**YOUR TASK**
In the lines from the one containing "Courtesy of Freeform" through the one containing "Photography #8638 From", substitute "drama" for "tears" and write those lines out again with nothing else altered.

SUPPLIED RECORDS section start

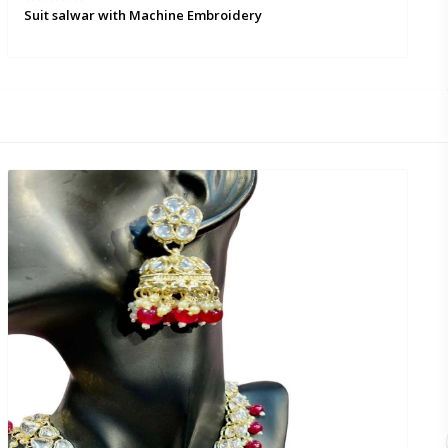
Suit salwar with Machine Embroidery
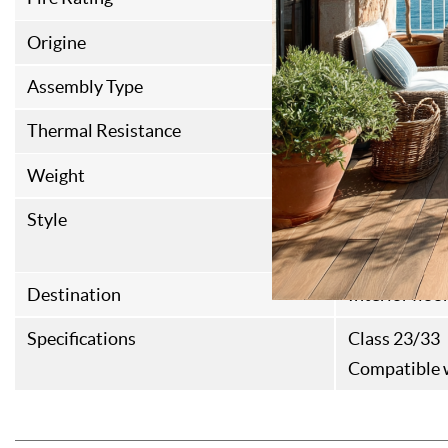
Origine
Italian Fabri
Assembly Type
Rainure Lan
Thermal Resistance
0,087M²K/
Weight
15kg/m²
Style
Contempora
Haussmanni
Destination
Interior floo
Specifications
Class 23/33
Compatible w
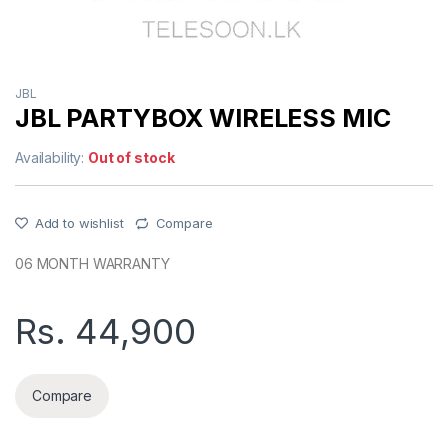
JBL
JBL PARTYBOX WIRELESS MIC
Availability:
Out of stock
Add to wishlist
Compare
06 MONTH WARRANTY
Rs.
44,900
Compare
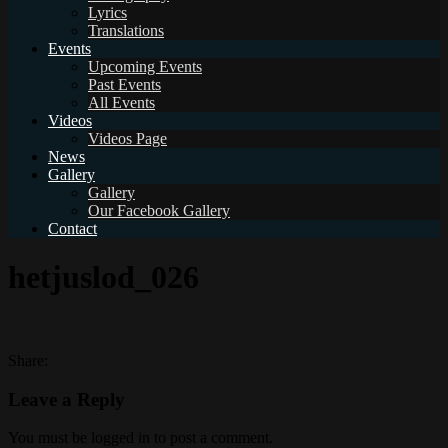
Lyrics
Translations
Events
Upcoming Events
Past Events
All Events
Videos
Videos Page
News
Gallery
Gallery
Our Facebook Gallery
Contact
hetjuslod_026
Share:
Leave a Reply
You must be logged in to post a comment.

SUPPLIED RECORDS section end
SUPPLIED RECORDS section start

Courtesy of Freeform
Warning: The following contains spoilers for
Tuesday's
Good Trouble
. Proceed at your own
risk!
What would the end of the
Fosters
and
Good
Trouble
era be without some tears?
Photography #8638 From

SUPPLIED RECORDS section end

**WRITTEN ANSWER**
Courtesy of Freeform
Warning: The following contains spoilers for
Tuesday's
Good Trouble
. Proceed at your own
risk!
What would the end of the
Fosters
and
Good
Trouble
era be without some drama?
Photography #8638 From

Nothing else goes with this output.